Out of memory is typically very hard to deal with, except when something really odd was going on. A typical example is trying to allocate a ridiculous amount of memory because of an earlier error, in which case logging what memory was being allocated for might help debug the problem. It typically will not help the user of a program.
Should never happen
These are errors of the program itself. Programmers quite often test for impossible conditions, especially if they sense these might conceivably happen one day. An example might be a module that can only connect to IPv4 servers that gets confronted by an IPv6 socket, which in turn leads calls to determine the IPv4 remote address to fail.
It is tempting to be quite rude in these messages, or say stuff like “should never happen!!”, but resist these urges. One day a ‘should not happen’ error is going to be a vital debugging clue. These errors are rare, but it pays to go, well, the extra few yards to perhaps report “unexpected address family accepting connection!”.
An error message should contain:
- Who is reporting the error (which subsystem, which program, which module)
- The action that failed
- The subject of the action (a directory, a server, a port number, an IP address)
- As good an indication of the actual error as possible.
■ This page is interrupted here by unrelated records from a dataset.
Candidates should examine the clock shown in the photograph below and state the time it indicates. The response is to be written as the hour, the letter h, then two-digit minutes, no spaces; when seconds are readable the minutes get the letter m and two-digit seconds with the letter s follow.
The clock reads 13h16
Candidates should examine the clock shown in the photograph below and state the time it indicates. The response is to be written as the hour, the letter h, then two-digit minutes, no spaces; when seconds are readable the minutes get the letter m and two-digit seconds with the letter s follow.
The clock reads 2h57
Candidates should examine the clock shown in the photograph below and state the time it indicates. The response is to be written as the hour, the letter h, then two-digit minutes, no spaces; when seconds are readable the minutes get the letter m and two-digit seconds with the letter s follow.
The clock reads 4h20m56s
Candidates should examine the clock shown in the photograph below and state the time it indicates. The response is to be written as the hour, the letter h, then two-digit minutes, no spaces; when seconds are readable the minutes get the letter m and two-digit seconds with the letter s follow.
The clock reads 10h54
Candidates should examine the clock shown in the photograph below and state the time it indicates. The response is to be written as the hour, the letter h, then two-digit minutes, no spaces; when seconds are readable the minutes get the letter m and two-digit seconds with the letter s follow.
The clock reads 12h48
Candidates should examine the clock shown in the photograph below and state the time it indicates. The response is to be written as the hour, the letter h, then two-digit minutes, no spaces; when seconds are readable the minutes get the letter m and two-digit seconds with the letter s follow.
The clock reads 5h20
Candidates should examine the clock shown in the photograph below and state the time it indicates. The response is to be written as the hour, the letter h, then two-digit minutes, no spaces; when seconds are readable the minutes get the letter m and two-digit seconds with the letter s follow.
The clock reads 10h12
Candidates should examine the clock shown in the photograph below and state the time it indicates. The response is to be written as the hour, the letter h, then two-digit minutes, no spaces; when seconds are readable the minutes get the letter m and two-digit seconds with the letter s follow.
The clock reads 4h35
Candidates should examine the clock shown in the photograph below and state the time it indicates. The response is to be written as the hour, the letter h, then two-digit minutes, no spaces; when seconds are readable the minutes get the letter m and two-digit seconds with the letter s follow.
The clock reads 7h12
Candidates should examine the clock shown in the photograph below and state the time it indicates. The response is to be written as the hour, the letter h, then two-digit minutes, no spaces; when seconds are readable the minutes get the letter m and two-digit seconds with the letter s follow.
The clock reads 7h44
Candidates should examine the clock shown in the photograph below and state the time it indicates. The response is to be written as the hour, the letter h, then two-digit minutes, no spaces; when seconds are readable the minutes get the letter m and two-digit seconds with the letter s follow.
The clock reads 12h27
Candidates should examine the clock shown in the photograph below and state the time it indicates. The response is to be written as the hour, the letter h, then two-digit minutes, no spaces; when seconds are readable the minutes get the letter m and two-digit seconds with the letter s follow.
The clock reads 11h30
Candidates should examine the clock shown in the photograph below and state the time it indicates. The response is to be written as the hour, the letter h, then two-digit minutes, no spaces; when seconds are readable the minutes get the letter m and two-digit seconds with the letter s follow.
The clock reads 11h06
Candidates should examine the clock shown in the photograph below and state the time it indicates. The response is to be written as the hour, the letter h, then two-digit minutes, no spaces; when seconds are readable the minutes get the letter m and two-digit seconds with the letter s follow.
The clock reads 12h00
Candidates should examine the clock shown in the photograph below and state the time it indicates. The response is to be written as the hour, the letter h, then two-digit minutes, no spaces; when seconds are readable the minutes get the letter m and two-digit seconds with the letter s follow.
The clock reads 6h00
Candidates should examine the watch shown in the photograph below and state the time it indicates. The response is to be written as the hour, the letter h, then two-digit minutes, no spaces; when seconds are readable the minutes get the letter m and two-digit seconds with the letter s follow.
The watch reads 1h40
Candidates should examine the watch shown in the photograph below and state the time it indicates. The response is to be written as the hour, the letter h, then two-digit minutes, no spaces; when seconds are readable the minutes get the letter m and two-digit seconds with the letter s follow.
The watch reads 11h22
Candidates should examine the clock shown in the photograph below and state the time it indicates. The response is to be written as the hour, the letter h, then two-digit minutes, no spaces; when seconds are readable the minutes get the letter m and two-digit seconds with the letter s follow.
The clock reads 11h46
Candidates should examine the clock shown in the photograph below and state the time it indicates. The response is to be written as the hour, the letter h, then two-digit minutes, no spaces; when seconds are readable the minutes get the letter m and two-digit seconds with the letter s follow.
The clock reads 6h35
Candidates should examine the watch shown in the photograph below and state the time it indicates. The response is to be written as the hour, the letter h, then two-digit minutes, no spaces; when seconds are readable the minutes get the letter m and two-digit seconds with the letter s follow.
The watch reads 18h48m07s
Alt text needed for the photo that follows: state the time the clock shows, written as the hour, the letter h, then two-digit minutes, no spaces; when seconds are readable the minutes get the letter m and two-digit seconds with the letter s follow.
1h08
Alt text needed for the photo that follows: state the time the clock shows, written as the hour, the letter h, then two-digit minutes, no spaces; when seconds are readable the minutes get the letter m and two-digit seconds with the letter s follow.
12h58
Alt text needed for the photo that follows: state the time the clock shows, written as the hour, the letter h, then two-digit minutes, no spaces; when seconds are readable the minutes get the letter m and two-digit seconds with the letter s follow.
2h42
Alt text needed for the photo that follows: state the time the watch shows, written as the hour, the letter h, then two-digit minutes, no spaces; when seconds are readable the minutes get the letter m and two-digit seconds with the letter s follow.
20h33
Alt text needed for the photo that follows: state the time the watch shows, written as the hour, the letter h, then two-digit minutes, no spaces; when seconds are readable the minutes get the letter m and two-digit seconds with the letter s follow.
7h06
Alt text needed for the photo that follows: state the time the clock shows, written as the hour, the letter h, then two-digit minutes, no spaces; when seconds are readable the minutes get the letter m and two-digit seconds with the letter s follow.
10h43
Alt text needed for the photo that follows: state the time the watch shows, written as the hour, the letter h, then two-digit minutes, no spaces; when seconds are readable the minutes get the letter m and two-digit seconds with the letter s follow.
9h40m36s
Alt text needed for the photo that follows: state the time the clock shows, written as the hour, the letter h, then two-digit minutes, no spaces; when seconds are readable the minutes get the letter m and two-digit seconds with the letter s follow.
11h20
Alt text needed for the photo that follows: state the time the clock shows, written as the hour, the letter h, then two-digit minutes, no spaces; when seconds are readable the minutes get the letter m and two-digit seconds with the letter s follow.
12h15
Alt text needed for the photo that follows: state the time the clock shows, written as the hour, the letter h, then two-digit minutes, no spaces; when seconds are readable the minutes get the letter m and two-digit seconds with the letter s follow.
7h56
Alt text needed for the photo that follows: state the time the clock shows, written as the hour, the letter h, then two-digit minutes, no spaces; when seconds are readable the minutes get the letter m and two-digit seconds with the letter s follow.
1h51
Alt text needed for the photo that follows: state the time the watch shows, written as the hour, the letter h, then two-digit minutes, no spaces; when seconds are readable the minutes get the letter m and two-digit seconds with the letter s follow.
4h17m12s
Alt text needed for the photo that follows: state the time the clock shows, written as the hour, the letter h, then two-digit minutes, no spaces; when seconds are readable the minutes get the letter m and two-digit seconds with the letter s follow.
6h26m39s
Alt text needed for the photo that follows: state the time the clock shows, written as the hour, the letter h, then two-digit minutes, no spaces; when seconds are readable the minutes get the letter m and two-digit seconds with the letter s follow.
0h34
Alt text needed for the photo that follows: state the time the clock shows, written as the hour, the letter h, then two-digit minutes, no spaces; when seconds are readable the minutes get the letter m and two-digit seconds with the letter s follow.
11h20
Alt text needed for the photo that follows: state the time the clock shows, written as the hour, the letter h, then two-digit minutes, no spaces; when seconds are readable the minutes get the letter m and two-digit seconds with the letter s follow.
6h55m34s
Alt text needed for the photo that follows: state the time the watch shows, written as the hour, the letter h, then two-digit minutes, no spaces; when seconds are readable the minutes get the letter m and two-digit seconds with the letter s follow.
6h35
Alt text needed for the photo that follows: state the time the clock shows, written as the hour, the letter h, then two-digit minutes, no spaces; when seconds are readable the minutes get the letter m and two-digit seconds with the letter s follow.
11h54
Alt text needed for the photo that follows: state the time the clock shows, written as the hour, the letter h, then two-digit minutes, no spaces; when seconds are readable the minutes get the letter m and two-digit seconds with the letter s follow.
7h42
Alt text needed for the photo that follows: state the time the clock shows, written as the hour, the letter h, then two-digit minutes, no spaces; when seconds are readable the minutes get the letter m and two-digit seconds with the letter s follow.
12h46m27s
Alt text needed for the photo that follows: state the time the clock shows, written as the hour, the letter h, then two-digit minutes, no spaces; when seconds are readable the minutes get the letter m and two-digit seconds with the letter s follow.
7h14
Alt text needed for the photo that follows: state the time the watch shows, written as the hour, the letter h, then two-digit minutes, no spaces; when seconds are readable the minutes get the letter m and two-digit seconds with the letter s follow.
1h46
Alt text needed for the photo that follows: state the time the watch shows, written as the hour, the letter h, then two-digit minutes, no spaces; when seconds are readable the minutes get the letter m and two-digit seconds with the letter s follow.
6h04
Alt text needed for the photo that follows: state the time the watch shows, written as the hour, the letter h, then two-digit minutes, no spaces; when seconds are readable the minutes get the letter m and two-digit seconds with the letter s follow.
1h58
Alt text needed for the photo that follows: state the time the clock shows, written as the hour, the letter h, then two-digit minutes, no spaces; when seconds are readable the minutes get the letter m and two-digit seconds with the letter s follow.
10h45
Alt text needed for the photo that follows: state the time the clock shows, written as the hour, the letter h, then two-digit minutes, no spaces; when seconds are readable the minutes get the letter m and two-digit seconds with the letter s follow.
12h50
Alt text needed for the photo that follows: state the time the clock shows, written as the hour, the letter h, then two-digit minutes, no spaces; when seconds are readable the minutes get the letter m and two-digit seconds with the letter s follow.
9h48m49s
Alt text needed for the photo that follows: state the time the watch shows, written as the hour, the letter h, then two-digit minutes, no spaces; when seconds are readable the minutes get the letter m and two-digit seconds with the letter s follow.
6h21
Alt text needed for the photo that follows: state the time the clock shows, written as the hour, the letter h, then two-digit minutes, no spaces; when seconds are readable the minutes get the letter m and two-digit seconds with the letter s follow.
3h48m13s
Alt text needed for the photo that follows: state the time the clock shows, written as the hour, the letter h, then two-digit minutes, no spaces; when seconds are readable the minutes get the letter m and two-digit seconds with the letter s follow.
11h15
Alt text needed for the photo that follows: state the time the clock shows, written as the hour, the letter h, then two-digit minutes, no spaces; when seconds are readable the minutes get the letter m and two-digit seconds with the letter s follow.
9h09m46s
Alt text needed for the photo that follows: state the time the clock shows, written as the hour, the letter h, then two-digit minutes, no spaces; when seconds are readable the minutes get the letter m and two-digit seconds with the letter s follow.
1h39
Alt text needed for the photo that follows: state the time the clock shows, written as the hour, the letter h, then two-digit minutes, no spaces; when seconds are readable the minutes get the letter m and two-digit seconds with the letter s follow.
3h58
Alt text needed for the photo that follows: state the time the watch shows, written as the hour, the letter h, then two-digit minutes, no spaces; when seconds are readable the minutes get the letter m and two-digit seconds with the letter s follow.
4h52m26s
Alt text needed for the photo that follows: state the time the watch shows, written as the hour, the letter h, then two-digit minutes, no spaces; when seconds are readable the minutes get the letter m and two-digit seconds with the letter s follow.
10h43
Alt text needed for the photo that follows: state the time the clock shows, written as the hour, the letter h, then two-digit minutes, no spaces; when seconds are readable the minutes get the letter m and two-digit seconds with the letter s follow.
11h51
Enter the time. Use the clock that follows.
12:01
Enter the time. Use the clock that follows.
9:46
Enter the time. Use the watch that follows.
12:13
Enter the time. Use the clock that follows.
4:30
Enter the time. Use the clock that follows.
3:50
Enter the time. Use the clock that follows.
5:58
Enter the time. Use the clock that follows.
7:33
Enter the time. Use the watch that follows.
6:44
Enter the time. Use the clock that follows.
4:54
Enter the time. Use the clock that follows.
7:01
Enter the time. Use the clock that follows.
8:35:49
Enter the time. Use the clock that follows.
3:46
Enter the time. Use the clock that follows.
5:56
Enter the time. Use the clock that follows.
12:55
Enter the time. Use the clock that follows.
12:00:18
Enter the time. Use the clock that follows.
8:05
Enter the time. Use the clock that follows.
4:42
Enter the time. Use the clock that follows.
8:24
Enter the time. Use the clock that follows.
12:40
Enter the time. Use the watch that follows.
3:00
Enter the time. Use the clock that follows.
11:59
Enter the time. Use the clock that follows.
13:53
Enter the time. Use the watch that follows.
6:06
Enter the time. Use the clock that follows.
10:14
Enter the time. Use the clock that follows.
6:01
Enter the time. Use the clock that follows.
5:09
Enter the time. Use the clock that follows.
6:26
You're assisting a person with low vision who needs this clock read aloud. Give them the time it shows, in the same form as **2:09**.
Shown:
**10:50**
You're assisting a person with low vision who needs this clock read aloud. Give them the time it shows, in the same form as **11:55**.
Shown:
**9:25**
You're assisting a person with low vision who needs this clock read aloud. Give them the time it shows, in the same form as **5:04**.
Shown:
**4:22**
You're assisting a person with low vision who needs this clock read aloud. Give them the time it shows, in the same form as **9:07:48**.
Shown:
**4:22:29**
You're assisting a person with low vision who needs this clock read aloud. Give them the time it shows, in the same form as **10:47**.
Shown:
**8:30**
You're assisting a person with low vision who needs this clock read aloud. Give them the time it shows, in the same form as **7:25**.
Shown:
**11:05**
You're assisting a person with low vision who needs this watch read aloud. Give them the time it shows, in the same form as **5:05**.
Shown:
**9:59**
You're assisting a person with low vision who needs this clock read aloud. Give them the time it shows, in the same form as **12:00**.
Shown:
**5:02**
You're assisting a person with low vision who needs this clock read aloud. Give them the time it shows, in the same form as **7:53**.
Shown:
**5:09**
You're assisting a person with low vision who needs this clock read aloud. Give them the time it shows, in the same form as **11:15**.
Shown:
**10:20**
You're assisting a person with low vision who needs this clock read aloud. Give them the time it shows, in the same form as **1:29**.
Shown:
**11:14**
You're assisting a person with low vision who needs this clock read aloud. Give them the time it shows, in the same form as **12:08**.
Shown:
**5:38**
- Optional - what the program is doing about it
An excellent error message is:
Webserver can't serve page, error opening file '/var/www/index.html': Permission denied, reporting HTTP 404 error
Ad 1, it is tempting to include filenames, function names, and line numbers here. OpenSSL does this a lot, for example. However, almost none of your intended audience will be able to extract useful information from the fact that the error occurred on line 123 of ‘multiplexer.c’. Make sure the module means something to the operator. It may be as simple as the name of your program.
Ad 2, this helps the operator determine if this error might be the explanation of observed problems. An error like “Webserver failed to increase TCP buffer size, continuing with default” can immediately be ruled out as an explanation for why people can’t log in to their mail.
Ad 3, an error like “Can’t open file” on its own can mean many things. One of which might be that it is not reading the configuration file you think it is, and trying to open your index.html in ‘/usr/local/www’, and not in ‘/var/www’ like you thought you configured.
Ad 4, self explanatory. Take the trouble to convert error codes into strings. Many programmers may know what ‘errno = 111’ means ‘Connection refused’, but don’t count on your users knowing this.
Ad 5, this is a fine counterpoint to item 4. “Giving a 404” is very clear for any operator of a web server. Not all errors need a followup, so reporting what the program is doing about the error is not mandatory.
Good error messages can save your users many days of problems. And, suprisingly, you might yourself gain even more time - how well do you know the internals of your program after a few months?
So please please, both as a user and a progammer, I ask you, spend time on error messages!